━━━━━ TASK DATA ━━━━━

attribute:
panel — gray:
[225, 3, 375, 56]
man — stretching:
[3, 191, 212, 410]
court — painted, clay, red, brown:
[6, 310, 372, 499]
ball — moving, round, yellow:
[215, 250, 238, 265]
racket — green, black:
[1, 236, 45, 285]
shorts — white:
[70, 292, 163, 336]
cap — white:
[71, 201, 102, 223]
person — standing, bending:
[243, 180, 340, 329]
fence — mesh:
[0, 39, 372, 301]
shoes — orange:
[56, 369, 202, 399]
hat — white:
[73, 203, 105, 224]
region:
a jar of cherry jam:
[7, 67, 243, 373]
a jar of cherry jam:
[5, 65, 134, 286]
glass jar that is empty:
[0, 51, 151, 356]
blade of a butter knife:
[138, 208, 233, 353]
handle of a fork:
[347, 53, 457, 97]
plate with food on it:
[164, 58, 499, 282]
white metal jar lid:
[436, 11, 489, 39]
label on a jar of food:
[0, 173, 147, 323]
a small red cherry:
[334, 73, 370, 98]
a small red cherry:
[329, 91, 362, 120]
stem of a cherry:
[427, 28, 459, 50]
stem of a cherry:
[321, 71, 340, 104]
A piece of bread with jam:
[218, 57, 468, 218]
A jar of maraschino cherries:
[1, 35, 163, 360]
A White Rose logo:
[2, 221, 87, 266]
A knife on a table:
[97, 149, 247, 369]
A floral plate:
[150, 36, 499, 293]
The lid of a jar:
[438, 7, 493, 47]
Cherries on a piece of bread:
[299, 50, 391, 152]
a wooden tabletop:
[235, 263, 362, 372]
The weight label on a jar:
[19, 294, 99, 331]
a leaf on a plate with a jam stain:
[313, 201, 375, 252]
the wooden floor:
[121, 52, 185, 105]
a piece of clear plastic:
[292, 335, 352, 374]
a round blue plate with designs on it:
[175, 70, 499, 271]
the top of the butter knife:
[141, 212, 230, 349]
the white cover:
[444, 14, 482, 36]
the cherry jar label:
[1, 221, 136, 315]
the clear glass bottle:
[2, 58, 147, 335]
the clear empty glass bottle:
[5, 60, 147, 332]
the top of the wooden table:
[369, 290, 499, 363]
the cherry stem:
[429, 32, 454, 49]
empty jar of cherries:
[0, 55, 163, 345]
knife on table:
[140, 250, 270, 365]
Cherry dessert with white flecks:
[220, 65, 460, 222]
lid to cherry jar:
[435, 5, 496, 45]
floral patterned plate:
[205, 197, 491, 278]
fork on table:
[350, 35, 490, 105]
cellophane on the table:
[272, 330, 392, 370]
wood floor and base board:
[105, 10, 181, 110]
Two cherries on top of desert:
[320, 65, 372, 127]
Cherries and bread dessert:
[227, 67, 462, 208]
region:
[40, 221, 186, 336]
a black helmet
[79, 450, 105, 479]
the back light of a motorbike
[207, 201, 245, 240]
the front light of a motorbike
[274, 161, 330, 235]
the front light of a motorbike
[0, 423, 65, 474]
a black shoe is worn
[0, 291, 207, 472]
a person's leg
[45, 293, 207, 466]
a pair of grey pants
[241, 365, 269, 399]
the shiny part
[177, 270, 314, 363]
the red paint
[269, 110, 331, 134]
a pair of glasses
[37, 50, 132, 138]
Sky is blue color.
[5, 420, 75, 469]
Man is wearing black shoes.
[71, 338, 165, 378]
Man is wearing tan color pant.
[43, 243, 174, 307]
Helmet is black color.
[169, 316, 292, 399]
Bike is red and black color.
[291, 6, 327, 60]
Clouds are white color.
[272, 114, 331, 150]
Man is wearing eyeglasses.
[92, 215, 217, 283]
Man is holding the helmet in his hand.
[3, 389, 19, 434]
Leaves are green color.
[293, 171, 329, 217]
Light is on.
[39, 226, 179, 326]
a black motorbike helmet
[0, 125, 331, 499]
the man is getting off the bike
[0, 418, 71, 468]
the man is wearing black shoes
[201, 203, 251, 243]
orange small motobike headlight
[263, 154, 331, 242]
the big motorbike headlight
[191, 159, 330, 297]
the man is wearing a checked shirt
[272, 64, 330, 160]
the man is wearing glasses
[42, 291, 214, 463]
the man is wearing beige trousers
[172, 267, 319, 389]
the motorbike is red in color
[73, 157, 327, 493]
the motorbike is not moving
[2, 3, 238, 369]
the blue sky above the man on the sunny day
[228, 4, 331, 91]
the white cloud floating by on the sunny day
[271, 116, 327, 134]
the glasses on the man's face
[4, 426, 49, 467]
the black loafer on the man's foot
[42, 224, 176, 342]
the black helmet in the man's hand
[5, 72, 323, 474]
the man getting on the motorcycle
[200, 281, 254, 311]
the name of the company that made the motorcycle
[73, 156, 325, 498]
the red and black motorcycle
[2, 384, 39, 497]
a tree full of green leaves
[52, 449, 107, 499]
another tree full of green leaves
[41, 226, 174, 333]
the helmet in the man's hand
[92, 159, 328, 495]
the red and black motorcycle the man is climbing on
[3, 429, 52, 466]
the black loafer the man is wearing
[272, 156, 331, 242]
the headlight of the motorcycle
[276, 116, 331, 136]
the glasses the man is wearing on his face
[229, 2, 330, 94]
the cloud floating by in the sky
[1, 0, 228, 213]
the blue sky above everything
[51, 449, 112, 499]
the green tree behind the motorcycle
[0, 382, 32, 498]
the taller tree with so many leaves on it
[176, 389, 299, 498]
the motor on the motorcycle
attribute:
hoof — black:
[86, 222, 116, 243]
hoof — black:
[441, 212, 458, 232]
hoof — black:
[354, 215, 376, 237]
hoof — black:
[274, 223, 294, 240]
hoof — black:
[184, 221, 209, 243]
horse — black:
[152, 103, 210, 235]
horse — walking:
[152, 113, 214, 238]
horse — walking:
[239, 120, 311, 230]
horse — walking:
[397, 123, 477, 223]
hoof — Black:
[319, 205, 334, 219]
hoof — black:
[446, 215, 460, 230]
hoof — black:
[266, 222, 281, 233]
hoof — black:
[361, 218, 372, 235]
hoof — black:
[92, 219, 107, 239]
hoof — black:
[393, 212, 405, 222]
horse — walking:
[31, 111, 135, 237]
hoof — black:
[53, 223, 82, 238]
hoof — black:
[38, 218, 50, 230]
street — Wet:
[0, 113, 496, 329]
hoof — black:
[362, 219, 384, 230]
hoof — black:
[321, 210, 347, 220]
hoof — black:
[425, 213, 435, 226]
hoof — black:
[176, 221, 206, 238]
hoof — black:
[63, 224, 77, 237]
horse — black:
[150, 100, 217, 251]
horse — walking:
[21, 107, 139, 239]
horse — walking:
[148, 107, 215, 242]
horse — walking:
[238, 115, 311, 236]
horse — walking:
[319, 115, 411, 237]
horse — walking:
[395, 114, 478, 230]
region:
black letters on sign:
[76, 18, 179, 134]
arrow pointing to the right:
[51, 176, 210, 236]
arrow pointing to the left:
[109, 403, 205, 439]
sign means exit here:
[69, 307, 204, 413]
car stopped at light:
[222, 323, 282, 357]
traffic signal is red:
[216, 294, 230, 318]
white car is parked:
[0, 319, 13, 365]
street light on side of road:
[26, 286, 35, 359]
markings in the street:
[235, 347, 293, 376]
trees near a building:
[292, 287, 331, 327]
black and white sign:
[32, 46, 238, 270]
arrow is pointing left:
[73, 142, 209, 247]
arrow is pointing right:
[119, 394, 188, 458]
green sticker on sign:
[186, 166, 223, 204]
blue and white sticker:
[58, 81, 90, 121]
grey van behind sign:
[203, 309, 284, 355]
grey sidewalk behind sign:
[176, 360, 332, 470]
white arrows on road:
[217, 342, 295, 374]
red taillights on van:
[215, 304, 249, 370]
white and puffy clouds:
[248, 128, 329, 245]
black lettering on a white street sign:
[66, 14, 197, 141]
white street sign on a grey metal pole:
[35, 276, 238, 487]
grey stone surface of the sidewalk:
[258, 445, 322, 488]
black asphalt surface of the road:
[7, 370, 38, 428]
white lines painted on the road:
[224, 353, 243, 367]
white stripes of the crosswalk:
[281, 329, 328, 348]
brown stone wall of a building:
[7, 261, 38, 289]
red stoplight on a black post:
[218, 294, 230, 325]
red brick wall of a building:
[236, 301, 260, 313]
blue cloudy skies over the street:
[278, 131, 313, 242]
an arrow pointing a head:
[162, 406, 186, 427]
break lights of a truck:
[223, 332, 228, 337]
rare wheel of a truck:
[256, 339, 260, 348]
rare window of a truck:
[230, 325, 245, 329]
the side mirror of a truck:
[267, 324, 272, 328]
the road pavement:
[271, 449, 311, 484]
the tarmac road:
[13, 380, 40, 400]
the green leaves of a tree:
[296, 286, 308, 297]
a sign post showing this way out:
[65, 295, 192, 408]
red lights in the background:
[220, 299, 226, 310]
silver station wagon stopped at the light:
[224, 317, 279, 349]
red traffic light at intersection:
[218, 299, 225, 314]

━━━━━

◆ YOUR TASK: Repeat the items word for word, from the first line through the line containing "[429, 32, 454, 49]", including both.

◆ REPLY:
attribute:
panel — gray:
[225, 3, 375, 56]
man — stretching:
[3, 191, 212, 410]
court — painted, clay, red, brown:
[6, 310, 372, 499]
ball — moving, round, yellow:
[215, 250, 238, 265]
racket — green, black:
[1, 236, 45, 285]
shorts — white:
[70, 292, 163, 336]
cap — white:
[71, 201, 102, 223]
person — standing, bending:
[243, 180, 340, 329]
fence — mesh:
[0, 39, 372, 301]
shoes — orange:
[56, 369, 202, 399]
hat — white:
[73, 203, 105, 224]
region:
a jar of cherry jam:
[7, 67, 243, 373]
a jar of cherry jam:
[5, 65, 134, 286]
glass jar that is empty:
[0, 51, 151, 356]
blade of a butter knife:
[138, 208, 233, 353]
handle of a fork:
[347, 53, 457, 97]
plate with food on it:
[164, 58, 499, 282]
white metal jar lid:
[436, 11, 489, 39]
label on a jar of food:
[0, 173, 147, 323]
a small red cherry:
[334, 73, 370, 98]
a small red cherry:
[329, 91, 362, 120]
stem of a cherry:
[427, 28, 459, 50]
stem of a cherry:
[321, 71, 340, 104]
A piece of bread with jam:
[218, 57, 468, 218]
A jar of maraschino cherries:
[1, 35, 163, 360]
A White Rose logo:
[2, 221, 87, 266]
A knife on a table:
[97, 149, 247, 369]
A floral plate:
[150, 36, 499, 293]
The lid of a jar:
[438, 7, 493, 47]
Cherries on a piece of bread:
[299, 50, 391, 152]
a wooden tabletop:
[235, 263, 362, 372]
The weight label on a jar:
[19, 294, 99, 331]
a leaf on a plate with a jam stain:
[313, 201, 375, 252]
the wooden floor:
[121, 52, 185, 105]
a piece of clear plastic:
[292, 335, 352, 374]
a round blue plate with designs on it:
[175, 70, 499, 271]
the top of the butter knife:
[141, 212, 230, 349]
the white cover:
[444, 14, 482, 36]
the cherry jar label:
[1, 221, 136, 315]
the clear glass bottle:
[2, 58, 147, 335]
the clear empty glass bottle:
[5, 60, 147, 332]
the top of the wooden table:
[369, 290, 499, 363]
the cherry stem:
[429, 32, 454, 49]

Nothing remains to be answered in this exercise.